Когда в середине 20-х годов роман "Мы" вышел за рубежом, реакция в официальном СССР однозначна. "Эта контрреволюционная вылазка писателя, указывает все та же Литературная Энциклопедия, - становится известной советской общественности и вызывает ее глубокое возмущение. В результате широко развернувшейся дискуссии о политических обязанностях советского писателя Замятин демонстративно выходит из Всероссийского союза писателей".

О дискуссии, конечно, сказано в запальчивости. Никакой дискуссии быть не могло, была травля. Трибуна съездов ВКП(б) была хорошо приспособлена для доносов, даже стихотворных. Небезизвестный А.Безыменский на XVI съезде с энтузиазмом закладывал Замятина и Пильняка, а с ними и "марксовидного Толстого" (Алексея, конечно):

"Так следите, товарищи, зорко, чтоб писатель не сбился с пути, не копался у дней на задворках, не застрял бы в квартирной клети.

Чтобы жизнь не давал он убого, чтоб вскрывал он не внешность, а суть, чтоб его столбовою дорогой был бы только наш ленинский путь..."

И так далее.

А В.Киршон, лицо в литературе тех дней официальное, с той же трибуны говорил: "Как характерный пример можно привести книжку Куклина "Краткосрочники", где автор сумел показать Красную армию в таком виде, как описывал царскую армию какой-нибудь Куприн..."

Эх, если бы ты что-нибудь понимал Булгаков!..

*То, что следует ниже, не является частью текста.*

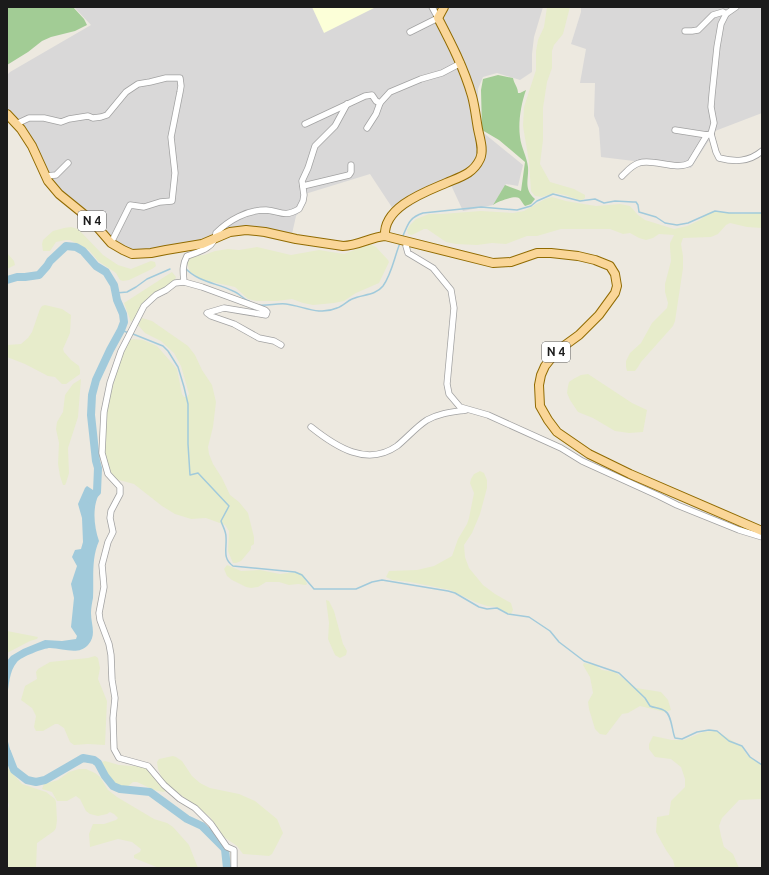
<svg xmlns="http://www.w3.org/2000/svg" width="769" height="875" font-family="Ubuntu,sans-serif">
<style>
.residential{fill:#d9d8d8}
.education{fill:#fcffd8}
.farmland{fill:#e7eccb}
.forest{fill:#a2cc95}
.water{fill:#a1cadb}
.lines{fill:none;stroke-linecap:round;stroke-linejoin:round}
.stream{stroke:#a1cadb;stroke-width:1.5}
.river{stroke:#a1cadb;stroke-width:8}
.minor-casing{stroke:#a2a2a2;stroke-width:7}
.primary-casing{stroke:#916b02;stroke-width:10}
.minor{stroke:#fff;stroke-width:5.5}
.primary{stroke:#fad698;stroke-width:8}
.labels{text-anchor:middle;stroke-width:3;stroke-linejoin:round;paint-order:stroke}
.shield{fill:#fff;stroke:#5f5f5f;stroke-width:1}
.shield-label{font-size:12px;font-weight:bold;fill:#1b1b1b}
</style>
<rect width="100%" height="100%" fill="#ede9e0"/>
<g class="residential">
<path d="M74 7H543L534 37 532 54V72L520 80 497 73 483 77 478 89V116L480 130 523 165 518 186 506 184 493 205 463 211 451 185 423 198 397 215 370 174 305 194 303 208 296 216 292 234 240 229 199 242 161 250 131 251 113 242 87 210 69 199 58 190 42 164 7 116V75L10 72 91 25Z"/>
<path d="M581 7H762V113L715 131 691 168 601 157 599 128 594 116 595 83H580L586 49 571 44 581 12Z"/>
</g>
<path class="education" d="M312 7H376L324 33Z"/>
<g class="farmland">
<path d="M547 7H570L563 34 554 45 552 51V68L547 82 543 108V140L540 164 550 182 574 189 585 195V198L582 200H579L565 195 555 193 542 197 535 196 531 191 529 162 523 126 524 107 536 70V51L538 40 544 27Z"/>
<path d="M552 197 566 201 596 206 620 204 630 206 638 215 645 220 674 229 687 226 700 220 706 214 713 211 743 214 762 212V228L747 227 730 223 726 225 718 234 711 237 683 238 681 244 683 256V268L675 321 673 326 641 362 638 367 635 371H627L626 367V361L630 353 641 343 652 323 667 308 668 303 665 292V284L671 261 670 247V243L674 235 659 234 653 238 646 240 639 238 630 233 623 234 610 229H561L537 236H527L506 244 492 243 477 245 456 244 446 242 427 229H424L412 235 408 234 407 230 410 225 416 219 429 214H441L481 211 513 213 524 211 545 199Z"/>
<path d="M71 227 78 229 103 255 118 265 131 269 151 261 155 262 156 266 152 269 129 280 123 281 120 280 116 273 98 261 89 250 70 240H66L56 242 50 251H43L42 244 43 240 53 231 64 228Z"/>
<path d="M370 244 376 247 388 260 389 262 379 283 356 293 344 301 334 303 313 305 303 303 292 299 277 301H256L248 299 235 287 203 280 190 272 187 263 189 258 192 256 204 255 215 251 228 249 239 250 257 247 291 255 319 250 344 254Z"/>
<path d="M7 253 14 261 15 265 7 269Z"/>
<path d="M172 272 176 277 174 282 155 293 131 322 124 303Z"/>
<path d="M45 305 62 309 71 315 70 333 63 349 64 352 71 360 79 366 80 370V374L66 384H62L55 377 48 376 25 364 7 357V345L21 344 28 338 32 332 40 309 42 306Z"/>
<path d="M142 318 152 321 188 346 195 355 202 370 212 385 216 402 213 427 208 447 209 454 213 464 222 478 230 495 239 502 248 513 254 537V544L251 546V549L241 561 236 563H233L228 551 229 531 225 525 206 518 191 519 175 514 162 506 134 484 115 479 112 477 107 466 103 441 108 404 119 363 127 343 130 340 133 339 143 340 157 346 177 369 182 394 184 397H187L189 394 181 366 174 353 161 341 145 333 138 325Z"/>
<path d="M588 374 632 403 647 410 643 432 629 433 615 431 593 418 578 412 570 400 567 393 568 386 569 382 575 378 581 375Z"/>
<path d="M81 379 78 417 68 448 69 473 66 483 65 485H63L60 476 58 464 59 443 56 429 57 422 63 412 65 395 73 384Z"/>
<path d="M480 471 484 473 487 480V488L480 514 472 533 464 545 465 557 469 568 483 585 495 594 511 603 513 610 511 614 505 612 497 607 487 606 475 602 450 590 410 582 392 580 386 577 389 571 417 570 434 566 452 556 458 539 467 524 469 518 474 493 470 483 471 479 474 474Z"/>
<path d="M227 565 241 571 260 570 280 574 296 572 301 573 304 576 307 584 306 585 298 584 289 585 279 582H266L258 587 251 588 246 587 232 580 227 576 224 569Z"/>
<path d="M326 600 329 601 334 611 343 644 347 651 346 655 340 658 335 655 328 639 329 623Z"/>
<path d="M7 631 38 637 37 639 30 641 7 653Z"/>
<path d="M95 656 98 658 100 668 98 679 107 701 105 745 88 744 74 745 70 742 64 728 58 724H55L43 731H36L34 727 36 716 32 708 21 700 25 686 37 679 36 672 38 669 50 662 88 658Z"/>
<path d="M584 663 595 665 602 670 615 672 636 688 661 692 668 700 671 710 665 712 640 706 628 713 622 714 606 735 600 734 595 729 589 709 588 702 593 693 590 677 583 665Z"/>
<path d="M714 731 718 732 741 746 747 755 762 766V799L739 800 722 818 719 826 721 836 724 847 733 854 739 868H675L673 860 666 850 656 832 657 817 669 815 671 801 685 787V779L681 767 671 759 655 757 649 749V744L653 736 672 740H684L703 732Z"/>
<path d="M173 756 176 757 182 761 192 776 200 783 210 788 239 794 255 801 277 819 283 833 272 854 269 856 243 854 237 846 224 837 210 817 181 795 164 783 158 769 157 762 159 759Z"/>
<path d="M105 761 119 765 146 767 154 774 166 791 163 792 154 790 137 782H133L128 786 124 787 115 785 106 775 102 762Z"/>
<path d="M7 767 22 784 46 792 55 799 56 802 57 820 56 828 54 831 37 843 36 868H7V813L9 805 7 799Z"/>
<path d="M79 769H86L95 773 100 777 108 790 117 797 154 819 167 823 173 827 189 845 198 868H159L134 858V855L140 852 141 849 132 842 118 839 90 847 89 834 93 824H104L116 820 118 818 114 814 110 812 107 814 98 816 90 814 86 811 80 799 76 796 67 801H57L52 792 42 789 44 784 58 780 69 772Z"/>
</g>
<g class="forest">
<path d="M7 7H73L84 19 87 25 75 31 51 37 42 41 28 52 7 65Z"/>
<path d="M498 75 513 78C514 84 518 87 518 93H520L526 90C521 104 518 122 520 137 521 147 527 157 528 167 529 179 523 189 535 199L531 204 525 206C523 204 521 200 519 198 514 195 497 202 493 205L505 185 521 191 525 162 499 140 482 130 481 90 483 79Z"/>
</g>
<g class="water">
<path d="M87 486 99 494C92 508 94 526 99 541 91 559 94 578 93 598 92 603 91 608 91 613 91 625 97 635 88 645 78 656 63 648 50 648 44 648 21 657 17 662 9 671 9 686 7 697V661L11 656 23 649 45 640 62 641 76 639 77 636 71 627 74 598 71 584 77 566 72 557 75 550 81 549 83 542 82 518 78 504 85 488Z"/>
<path d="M7 738 15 768 12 772 7 762Z"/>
</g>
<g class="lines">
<g class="stream">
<path d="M402 238C408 225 408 218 423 213L481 207 517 210 531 206 537 201 553 194 580 201 595 199 604 203 615 201 633 202H636L638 205 639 212 656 217 665 223 677 225 688 223 715 211 729 213H762"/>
<path d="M185 268C198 282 217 283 233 291 239 293 243 299 249 301"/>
<path d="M116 293 127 292 136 287 147 279 170 269"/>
<path d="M258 305C268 306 277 303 286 304 303 306 319 316 337 308 343 306 347 301 352 299 363 294 375 296 383 286 392 273 394 258 400 243"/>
<path d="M121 330 129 333"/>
<path d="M133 334 163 346 168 351 178 367 184 387 188 404V444L190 475 198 473 229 506 221 521C223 527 226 531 226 537 227 549 222 558 233 566L295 572 302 575 314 589H356L372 582 382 580 448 591 455 593 479 607 487 609 497 608 508 614 529 617 550 631 559 642 584 661 619 673 645 698 650 706C654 708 661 708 665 711 672 715 672 732 675 738L682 739 697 732 709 730 717 731 729 741 742 746 750 757 762 765"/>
</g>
<g class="river">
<path d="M7 280 17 277H25L39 275 47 266 50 261 66 246 76 247 83 251 96 266 106 272 114 285 117 300 123 314 124 322 121 330 110 350 96 380 92 395 91 415 96 461 98 468 97 492 90 499"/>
<path d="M7 752 14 770 27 780 36 782 45 780 83 758 94 760 98 763 105 776 113 786 120 789 150 792 187 819 202 826 225 849 227 868"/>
</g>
<defs>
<g id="minor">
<path d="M685 31H692L698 30 713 15 723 12 726 14"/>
<path d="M410 32 438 18 432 7"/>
<path d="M16 124 29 118H44L61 122 69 119 88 116 93 118 101 117 107 115 126 92 138 84 150 82 166 78H180L181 86 180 92 171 137 175 173 172 201 160 202 144 207 130 205 111 243"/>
<path d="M305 124 365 96 372 95 376 101 380 103 390 92 421 79 442 73 461 63"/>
<path d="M367 128 376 114 380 103"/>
<path d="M675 130 707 135 711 134 714 123 711 107 712 95 717 47 721 24 726 14 736 7"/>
<path d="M711 134 716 152 719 158C735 162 749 162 762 151"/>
<path d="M46 176 56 175 68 163"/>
<path d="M622 176C627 171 632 165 639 163 653 158 676 171 690 163L707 135"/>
<path d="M303 186 349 175 351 172V165"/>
<path d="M409 242 406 246 408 253 433 268 451 290 454 308 447 384 449 394 460 407 488 415 561 448 582 461 659 496 677 505 739 530 762 537"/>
<path d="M184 282 175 283 166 290 156 295 144 306 121 351 110 383 104 412 102 453 108 474 120 487V494L111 511 110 518 113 532 108 542 102 565 104 587 99 613 100 620 109 644 111 655 112 680 115 698 113 718 114 749 119 758 148 766 164 785 180 799 195 808 211 824 227 847 234 850V868"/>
<path d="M281 345 274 341 259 338 234 324 211 316 207 313 224 308 266 315 267 312 265 310 202 287 184 282C183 272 182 265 187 256 199 252 215 248 216 233 229 220 247 210 266 210 281 211 283 218 299 209L303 201 304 195 302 181 308 168 315 146 335 126 347 104"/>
<path d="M311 427C336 447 367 467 397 446 407 438 416 427 427 420 439 413 453 412 466 410"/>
</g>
<g id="primary">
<path d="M7 114 21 129 32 146 48 181 59 194 91 220 111 243 123 250 132 254 151 253 166 250 202 244 230 232 246 230 265 232 296 239 343 246C358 246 371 237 385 236L493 263 511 262 537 253H551L578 256 595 260 610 266 615 274 617 286 615 293 599 315 579 335 557 351 545 366 541 375 539 385 540 406 548 420 557 432 589 454 630 474 762 531"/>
<path d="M385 236C383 207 425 192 446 183 460 177 473 174 480 159 484 150 480 139 478 129 476 118 475 107 472 96 464 68 451 43 438 18L444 7"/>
</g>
</defs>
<use href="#minor" class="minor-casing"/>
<use href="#primary" class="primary-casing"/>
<use href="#minor" class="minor"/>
<use href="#primary" class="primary"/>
</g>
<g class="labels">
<g class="shield">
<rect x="78" y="211" width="28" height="20" rx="3"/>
<rect x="542" y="342" width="28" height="20" rx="3"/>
</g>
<g class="shield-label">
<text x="92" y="225">N 4</text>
<text x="556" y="356">N 4</text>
</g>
</g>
<rect width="769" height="875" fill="none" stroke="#1b1b1b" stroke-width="16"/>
</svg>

Доведенный до отчаяния, но всегда последовательный в своих действиях, Е.Замятин в июне 1931 года пишет письмо Сталину.

"Уважаемый Иосиф Виссарионович, приговоренный к высшей мере наказания - автор настоящего письма - обращается к Вам с просьбой о замене этой меры другою.

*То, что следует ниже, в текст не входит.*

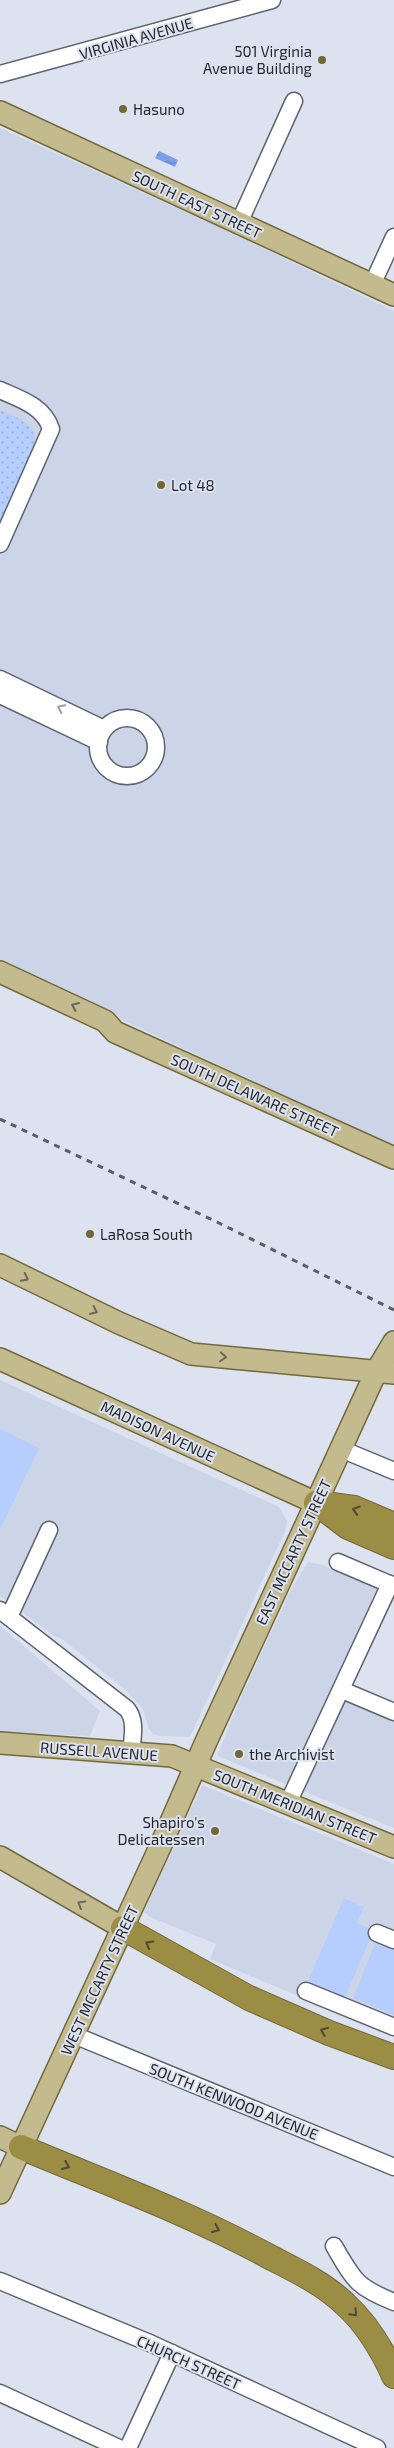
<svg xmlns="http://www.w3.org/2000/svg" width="394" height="2448" viewBox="0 0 394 2448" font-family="'Exo 2',sans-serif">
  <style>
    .built { fill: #ccd5e8 }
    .grass { fill: #b5cefd }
    .park { fill: url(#park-dots) }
    .water { fill: url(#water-ripples) }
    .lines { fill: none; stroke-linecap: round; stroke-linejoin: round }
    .minor-casing { stroke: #5d636e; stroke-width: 19 }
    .major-casing { stroke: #71693b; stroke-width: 24 }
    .highway-casing { stroke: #71693b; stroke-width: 26 }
    .minor { stroke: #fff; stroke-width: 16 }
    .major { stroke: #c3bb8e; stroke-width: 21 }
    .highway { stroke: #9b8d43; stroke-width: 24 }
    .rail { stroke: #5a5d64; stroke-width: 3; stroke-dasharray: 6 6; stroke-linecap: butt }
    .oneway { stroke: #9c9da0 }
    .oneway2 { stroke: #6c6958 }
    .oneway3 { stroke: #4e4a33 }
    .poi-dot { fill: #716834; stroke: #dce2ef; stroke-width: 2 }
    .labels { text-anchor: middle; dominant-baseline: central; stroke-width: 4; stroke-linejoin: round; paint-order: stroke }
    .street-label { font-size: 15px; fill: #24262b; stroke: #dce2ef }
    .poi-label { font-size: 15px; fill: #24262b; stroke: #dce2ef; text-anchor: start }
  </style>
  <defs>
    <pattern id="park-dots" width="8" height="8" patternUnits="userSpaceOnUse" patternTransform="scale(1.25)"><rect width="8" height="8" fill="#b5cefd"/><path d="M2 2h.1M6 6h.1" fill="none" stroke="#9cb1d9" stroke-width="1.8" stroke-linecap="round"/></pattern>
    <pattern id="water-ripples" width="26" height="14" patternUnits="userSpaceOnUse" patternTransform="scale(1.25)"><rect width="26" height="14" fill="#7a9ee8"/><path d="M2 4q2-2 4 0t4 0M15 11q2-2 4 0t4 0" fill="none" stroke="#6481bc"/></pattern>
  </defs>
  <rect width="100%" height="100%" fill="#dce2ef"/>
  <g class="built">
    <path d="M 0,128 L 212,224 L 394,311 L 394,1146 L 0,963 Z"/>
    <path d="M 0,1380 L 279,1507 L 287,1521 L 285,1531 L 190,1737 L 160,1736 L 153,1734 L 149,1729 L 143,1709 L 126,1690 L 62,1639 L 54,1636 L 0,1596 Z"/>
    <path d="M 308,1562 L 322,1565 L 380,1590 L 335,1693 L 394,1718 L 394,1828 L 217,1756 L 242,1695 L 292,1588 Z"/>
    <path d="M 0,1626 L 100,1711 L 90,1736 L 0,1732 Z"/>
    <path d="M 202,1785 L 394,1864 L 394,2036 L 210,1959 L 216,1944 L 150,1917 L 144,1912 Z"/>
  </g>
  <g class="grass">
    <path d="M 0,1429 L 39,1448 L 0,1530 Z"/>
    <path d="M 344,1898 L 364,1907 L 357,1923 L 374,1930 L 345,1997 L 308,1981 Z"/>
    <path d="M 377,1939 L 394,1946 L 394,2015 L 353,1998 Z"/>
  </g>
  <path class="park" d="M 0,410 C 16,417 35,422 36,442 L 0,526 Z"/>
  <path class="water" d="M 159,151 L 178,160 L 175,167 L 155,158 Z"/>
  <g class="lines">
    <g class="minor-casing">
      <g id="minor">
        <path d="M 0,74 L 272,0"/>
        <path d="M 239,223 L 294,101"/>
        <path d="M 372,285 L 394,237"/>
        <path d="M 0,390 C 20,399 44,406 51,429 L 0,544"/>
        <path d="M 0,679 L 104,729"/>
        <path d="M 0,695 L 99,742"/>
        <circle cx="127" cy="747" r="29"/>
        <path d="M 341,1449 L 394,1471"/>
        <path d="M 338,1562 L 394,1586"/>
        <path d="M 0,1610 L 127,1709 C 137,1721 132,1739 131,1754"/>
        <path d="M 9,1617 L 49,1530"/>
        <path d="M 342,1690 L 394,1712"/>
        <path d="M 288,1803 L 390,1584"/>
        <path d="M 377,1933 L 394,1940"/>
        <path d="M 306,1991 L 394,2027"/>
        <path d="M 74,2035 L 394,2167"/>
        <path d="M 334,2246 C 354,2280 356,2287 394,2302"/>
        <path d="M 0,2281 L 152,2344 L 377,2448"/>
        <path d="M 0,2393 L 119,2448"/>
        <path d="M 128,2448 L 172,2353"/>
      </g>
    </g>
    <g class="major-casing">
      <g id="major">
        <path d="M 0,112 L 394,295"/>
        <path d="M 0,972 L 105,1021 L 115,1032 L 394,1158"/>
        <path d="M 0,1265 L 119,1323 L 191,1354 L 394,1373"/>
        <path d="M 0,1359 L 316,1503"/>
        <path d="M 0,1743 L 172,1756 L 394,1847"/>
        <path d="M 0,1857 L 123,1928"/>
        <path d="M 0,2137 L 21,2147"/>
        <path d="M 0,2193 L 160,1847 L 205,1744 L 316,1503 L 376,1372 L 394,1342"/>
      </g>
    </g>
    <g class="highway-casing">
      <g id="highway">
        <path d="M 316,1503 L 348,1527 L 394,1547"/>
        <path d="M 317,1503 L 354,1508 L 394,1525"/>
        <path d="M 123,1928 L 249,1998 L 329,2033 L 394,2057"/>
        <path d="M 21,2147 C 104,2182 189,2213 268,2256 C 295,2270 323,2283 345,2304 C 367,2324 382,2349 394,2376"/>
      </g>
    </g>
    <use href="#minor" class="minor"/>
    <use href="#major" class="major"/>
    <use href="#highway" class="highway"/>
    <path class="rail" d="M 0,1119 L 219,1223 L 394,1310"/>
  </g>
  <defs><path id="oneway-chevron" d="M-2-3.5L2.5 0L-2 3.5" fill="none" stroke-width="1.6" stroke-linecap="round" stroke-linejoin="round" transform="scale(1.25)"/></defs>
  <use class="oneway" href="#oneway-chevron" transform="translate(61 708) rotate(-154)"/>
  <g class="oneway2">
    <use href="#oneway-chevron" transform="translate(75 1006) rotate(-155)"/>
    <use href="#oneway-chevron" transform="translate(25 1278) rotate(27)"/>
    <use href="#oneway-chevron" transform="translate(94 1311) rotate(25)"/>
    <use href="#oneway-chevron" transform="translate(223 1357) rotate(5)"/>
    <use href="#oneway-chevron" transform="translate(81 1904) rotate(-150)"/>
  </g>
  <g class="oneway3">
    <use href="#oneway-chevron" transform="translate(356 1510) rotate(-163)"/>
    <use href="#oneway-chevron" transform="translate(149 1944) rotate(-150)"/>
    <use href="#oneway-chevron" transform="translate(324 2031) rotate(-158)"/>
    <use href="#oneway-chevron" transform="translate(66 2166) rotate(23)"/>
    <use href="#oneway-chevron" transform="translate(216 2229) rotate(24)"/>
    <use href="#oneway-chevron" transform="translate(354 2313) rotate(47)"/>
  </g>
  <g class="poi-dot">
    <circle cx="322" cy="60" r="5"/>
    <circle cx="123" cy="109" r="5"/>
    <circle cx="161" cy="485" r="5"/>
    <circle cx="90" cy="1234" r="5"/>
    <circle cx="239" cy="1754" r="5"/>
    <circle cx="215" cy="1831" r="5"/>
  </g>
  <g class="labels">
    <g class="street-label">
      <text transform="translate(136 38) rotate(-16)">VIRGINIA AVENUE</text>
      <text transform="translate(197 204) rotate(25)">SOUTH EAST STREET</text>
      <text transform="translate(255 1095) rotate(24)">SOUTH DELAWARE STREET</text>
      <text transform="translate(158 1431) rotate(25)">MADISON AVENUE</text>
      <text transform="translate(293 1552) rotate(-65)">EAST MCCARTY STREET</text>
      <text transform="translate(99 1751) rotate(4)">RUSSELL AVENUE</text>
      <text transform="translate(295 1806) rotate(22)">SOUTH MERIDIAN STREET</text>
      <text transform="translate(99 1980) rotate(-65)">WEST MCCARTY STREET</text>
      <text transform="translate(234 2101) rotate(22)">SOUTH KENWOOD AVENUE</text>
      <text transform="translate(189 2362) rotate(24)">CHURCH STREET</text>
    </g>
    <g class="poi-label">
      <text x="312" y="51" text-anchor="end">501 Virginia<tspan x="312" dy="17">Avenue Building</tspan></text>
      <text x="133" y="109">Hasuno</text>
      <text x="171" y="485">Lot 48</text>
      <text x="100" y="1234">LaRosa South</text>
      <text x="249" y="1754">the Archivist</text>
      <text x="205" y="1822" text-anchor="end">Shapiro's<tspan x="205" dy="17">Delicatessen</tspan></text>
    </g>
  </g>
</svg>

Мое имя Вам, вероятно, известно. Для меня как для писателя именно смертным приговором является лишение возможности писать, а обстоятельства сложились так, что продолжать свою работу я не могу, потому что никакое творчество немыслимо, если приходится работать в атмосфере систематической, год от году все усиливающейся травли.